Recorded data:

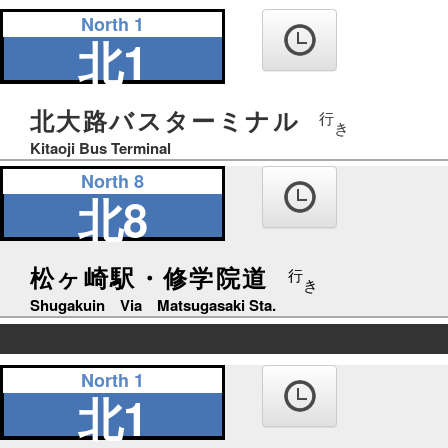
の
North 1
り
北1
ば
北大路バスターミナル
行
き
Kitaoji Bus Terminal
North 8
北8
松ヶ崎駅・修学院道
行
き
Shugakuin Via Matsugasaki Sta.
の
North 1
り
北1
ば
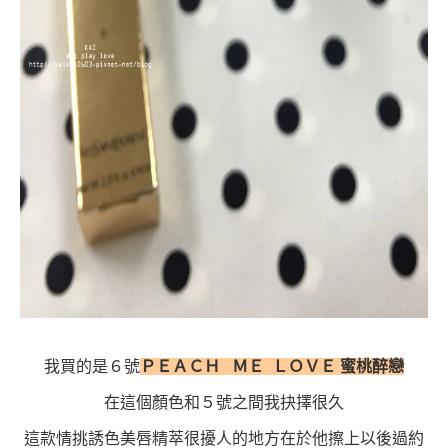
我買的是６號
ＰＥＡＣＨ ＭＥ ＬＯＶＥ 蜜桃醉戀
在這個顏色和５號之間我抉擇很久
這款情挑誘色美唇精萃很擾人的地方在於他擦上以後過約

Work instructions: Give back the whole listing exactly, without pictures.

Task result:
の
North 1
り
北1
ば
北大路バスターミナル
行
き
Kitaoji Bus Terminal
North 8
北8
松ヶ崎駅・修学院道
行
き
Shugakuin Via Matsugasaki Sta.
の
North 1
り
北1
ば
我買的是６號
ＰＥＡＣＨ ＭＥ ＬＯＶＥ 蜜桃醉戀
在這個顏色和５號之間我抉擇很久
這款情挑誘色美唇精萃很擾人的地方在於他擦上以後過約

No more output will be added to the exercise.